[Listed records — start]
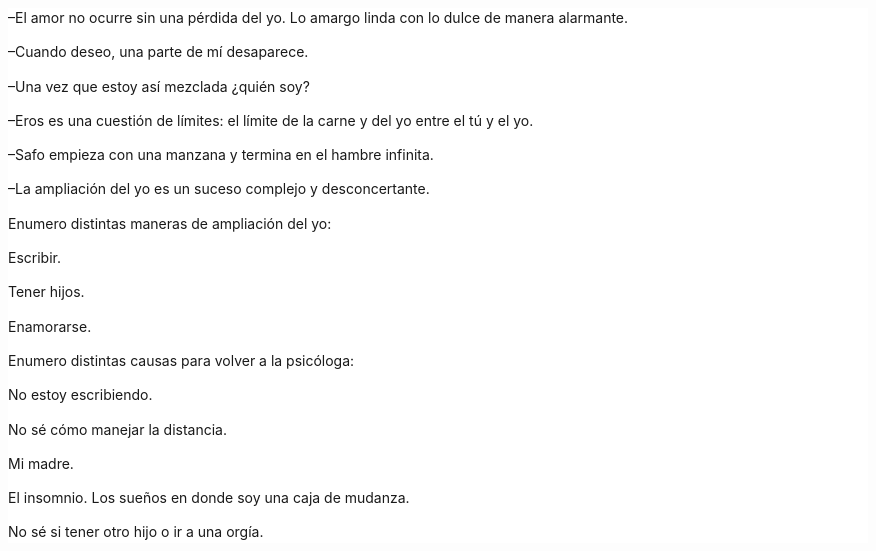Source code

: 


–El amor no ocurre sin una pérdida del yo. Lo amargo linda con lo dulce de manera alarmante.




–Cuando deseo, una parte de mí desaparece.




–Una vez que estoy así mezclada ¿quién soy?




–Eros es una cuestión de límites: el límite de la carne y del yo entre el tú y el yo.




–Safo empieza con una manzana y termina en el hambre infinita.




–La ampliación del yo es un suceso complejo y desconcertante.




Enumero distintas maneras de ampliación del yo:




Escribir.




Tener hijos.




Enamorarse.




Enumero distintas causas para volver a la psicóloga:




No estoy escribiendo.




No sé cómo manejar la distancia.




Mi madre.




El insomnio. Los sueños en donde soy una caja de mudanza.




No sé si tener otro hijo o ir a una orgía.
[Listed records — finish]
*Work instruction:*
Output the lines, exactly: the first line of the entries above, every line after it, and the line with "el hambre infinita." as the last. No pictures.

*Your solution:*
Source code

: 


–El amor no ocurre sin una pérdida del yo. Lo amargo linda con lo dulce de manera alarmante.




–Cuando deseo, una parte de mí desaparece.




–Una vez que estoy así mezclada ¿quién soy?




–Eros es una cuestión de límites: el límite de la carne y del yo entre el tú y el yo.




–Safo empieza con una manzana y termina en el hambre infinita.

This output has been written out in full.